Dataset entries:
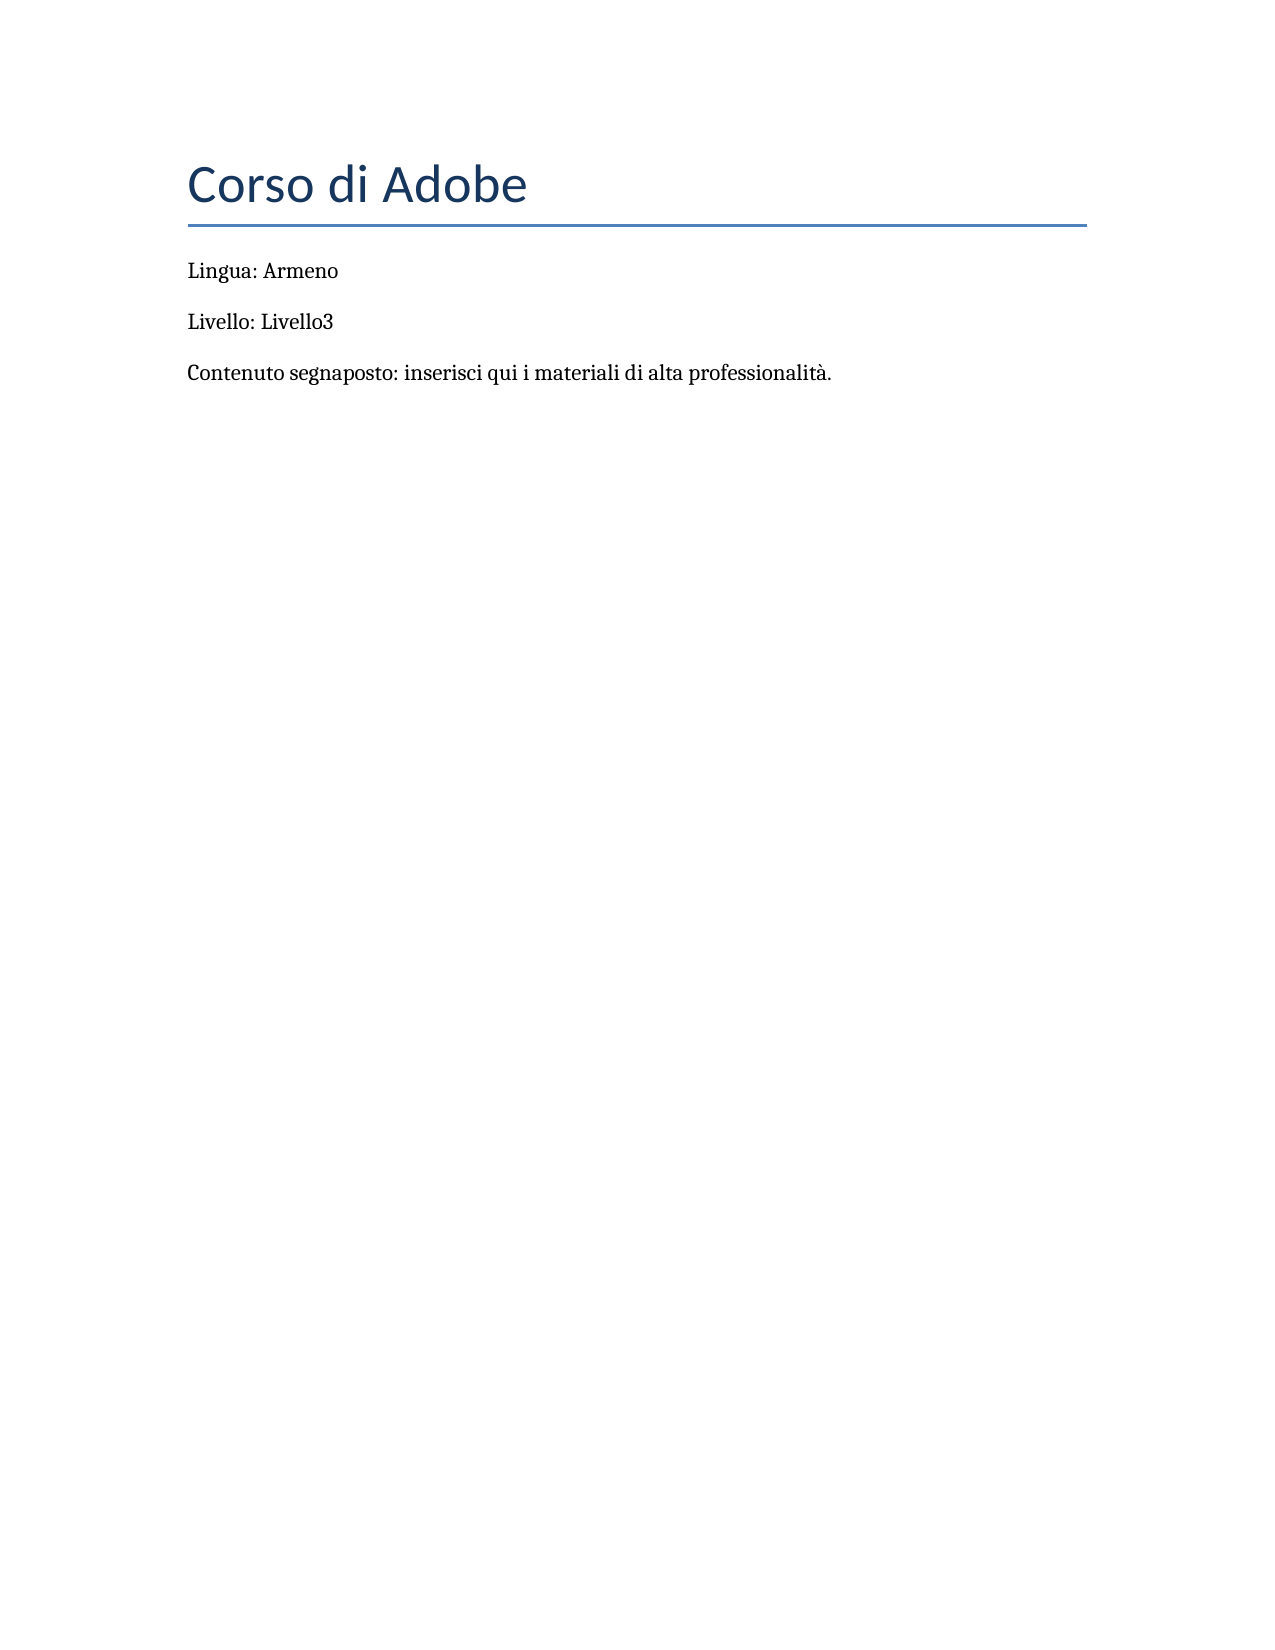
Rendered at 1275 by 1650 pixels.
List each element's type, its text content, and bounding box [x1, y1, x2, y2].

text Lingua: Armeno [187, 258, 1087, 284]
text Contenuto segnaposto: inserisci qui i materiali di alta professionalità. [187, 360, 1087, 386]
text Livello: Livello3 [187, 309, 1087, 335]
title Corso di Adobe [187, 150, 1087, 227]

> **WORK TASK**
Drop the images; copy every entry above exactly.

> **RESULT**
Rendered at 1275 by 1650 pixels.
List each element's type, its text content, and bounding box [x1, y1, x2, y2].

text Lingua: Armeno [187, 258, 1087, 284]
text Contenuto segnaposto: inserisci qui i materiali di alta professionalità. [187, 360, 1087, 386]
text Livello: Livello3 [187, 309, 1087, 335]
title Corso di Adobe [187, 150, 1087, 227]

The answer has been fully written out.